- 19-seat Dornier 228 twin-engine aircraft takes to the sky in testbed configuration for first flight as part of the HyFlyer II project.
- Milestone moves ZeroAvia forward on the way to meeting target of commercial flights using only hydrogen fuel cell power by 2025, and scaling the engine technology to larger airframes.
- Marks a significant step in addressing aviation’s climate change impact and a major innovation success for the UK Government’s Jet Zero Strategy.
The twin-engine aircraft was retrofitted to incorporate ZeroAvia’s hydrogen-electric engine on its left wing, which then operated alongside a single Honeywell TPE-331 stock engine on the right. In this testing configuration, the hydrogen-electric powertrain comprises two fuel cell stacks, with lithium-ion battery packs providing peak power support during take-off and adding additional redundancy for safe testing. In this testbed configuration, hydrogen tanks and fuel cell power generation systems were housed inside the cabin. In a commercial configuration, external storage would be used and the seats restored.
All systems performed as expected. This is the largest ZeroAvia engine tested to date, and places the company on the direct path to a certifiable configuration to be finalized and submitted for certification in 2023, with this programme also serving as key to unlocking speedy technology development for larger aircraft. ZeroAvia’s 2-5 MW powertrain programme, already underway, will scale the clean engine technology for up to 90-seat aircraft, with further expansion into narrowbody aircraft demonstrators over the next decade.
Of note, this flight test campaign is being conducted under a full Part 21 flight permit with the UK CAA, which is a much more stringent set of requirements compared to the E-Conditions framework ZeroAvia used for its 6-seat prototype test flights in the prior years. This signifies the maturity of the company’s processes and design approaches and its readiness to proceed towards full commercial certification of its powerplants.
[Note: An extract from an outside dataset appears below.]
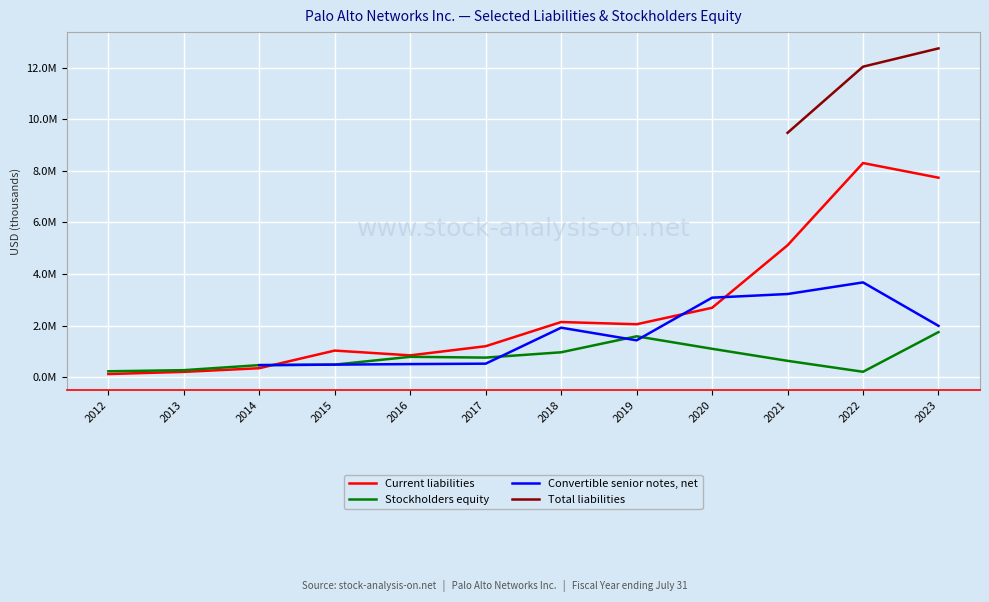

Does the chart display data point markers on the line(s)?

No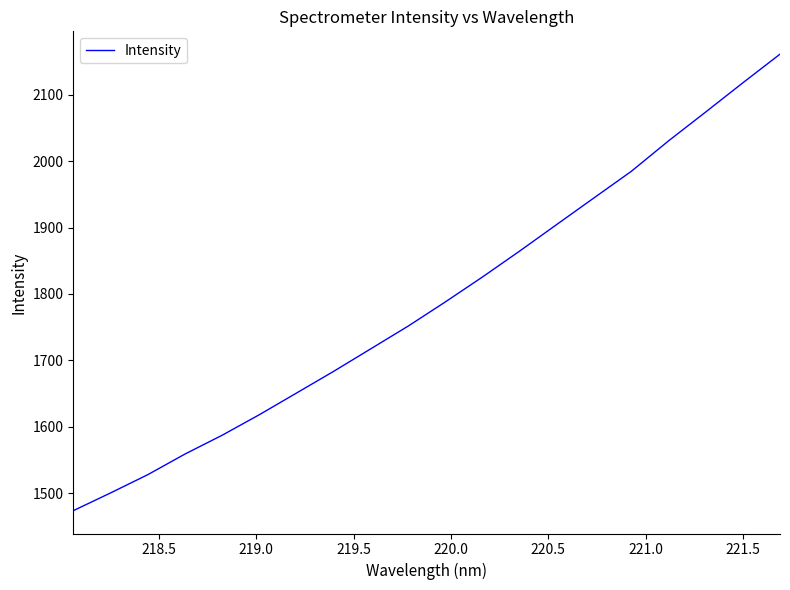

True or false: there are more than 2 points higher than both neighbors.

False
ZeroAvia will now work towards its certifiable configuration in order to deliver commercial routes using the technology by 2025. The Dornier 228 will conduct a series of test flights from Kemble and later demonstration flights from other airports. Almost exactly two years ago, ZeroAvia conducted the first of more than 30 flights of a six-seat Piper Malibu aircraft using a 250kW hydrogen-electric powertrain.
Author: Bryan Groenendaa
About the HyFlyer II Project
The HyFlyer II project will see ZeroAvia develop a certifiable hydrogen-electric powertrain that can power airframes carrying up to 19 passengers. To do this, it will collaborate with two partners, the European Marine Energy Centre and Aeristech. The HyFlyer II project will conclude with another world’s first hydrogen-electric flight by ZeroAvia in a 19-seat aircraft, with a 300 nautical mile flight in 2023. The HyFlyer II project is part-funded by the UK Government’s Aerospace Technology Institute’s (ATI) programme, supported by the Department for Business, Energy and Industrial Strategy and Innovate UK.